Promotional interviews are supposed to follow a rhythm. A question, an answer, a pivot to the next topic. Kevin Hart and Chelsea Handler had other ideas. What was intended as a sit-down tied to the new Netflix competition series Funny AF With Kevin Hart turned almost immediately into a relentless exchange of jokes, impressions and well-aimed personal jabs that left very little room for anything resembling a formal conversation.
The two comedians have been friends for years, and that familiarity came through from the first moment. Handler set the tone within seconds of the interview beginning, and he matched her energy without hesitation, turning what could have been a standard entertainment media moment into something that felt more like an unscripted bit between two people who have been doing this long enough not to care about the format.
The jokes and where they landed
Handler did not ease into the session. She opened with a crack about his posture and followed it almost immediately with a comment about something she claimed to spot in his beard, a remark that landed somewhere between affectionate and genuinely cutting. Kevin Hart, for his part, rolled with it entirely, leaning into the self-deprecation rather than deflecting.
One of the more extended bits in the interview centered on the pandemic.

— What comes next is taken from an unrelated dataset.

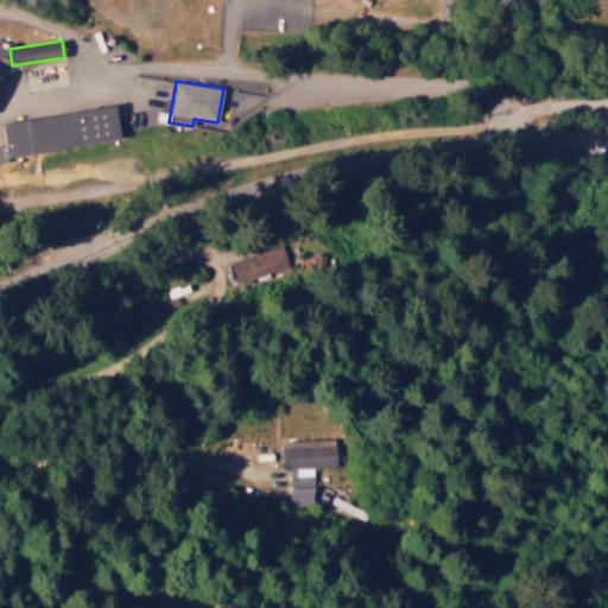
[(119,140),(114,107),(0,122),(6,156),(119,140)]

Handler recalled being on the receiving end of repeated FaceTime calls during the early months of the COVID-19 lockdown, calls that frequently included his wife Eniko. She described the arrangement as an unexpected dynamic she had not anticipated and was not entirely comfortable with, framing it as a situation that left her unsure whether she was being recruited as a therapist, a companion or something else entirely. She eventually stopped answering out of a combination of confusion and self-preservation.
His version of events, to the extent he offered one, did nothing to clear the air. The two seemed to enjoy leaving the story right where it was.
What the interview was actually promoting
Beneath the comedy, the conversation was nominally tied to two things. The first was Funny AF With Kevin Hart, a Netflix competition series that brings together aspiring comedians competing for recognition in the space. The second was a significantly bigger moment on the calendar.
On May 10, Kevin Hart will be the subject of a live Netflix roast at The Kia Forum in Los Angeles, presented under the banner Netflix Is A Joke Presents: The Roast of Kevin Hart. He spoke about the upcoming event with a competitive edge that suggested he is approaching it less as an occasion to absorb jokes gracefully and more as a challenge he intends to win on his own terms. He made clear that he views the roast not just as an opportunity for others to take shots at him but as a stage on which he plans to demonstrate exactly why he is not someone to underestimate in a comedy setting.
What the dynamic between them reveals
The interview works as entertainment precisely because neither of them is performing for the other. The jokes land because the friendship behind them is visible. There is no warmup, no diplomatic softening, no moment where either person appears to be managing the other’s feelings.
That kind of comfort is rare in a promotional setting, where most interviews involve at least some degree of image maintenance. These two abandoned that entirely and the result was more watchable than almost anything a structured sit-down could have produced. For Kevin Hart, who has a roast coming and a series to promote, it was probably the best advertisement he could have asked for.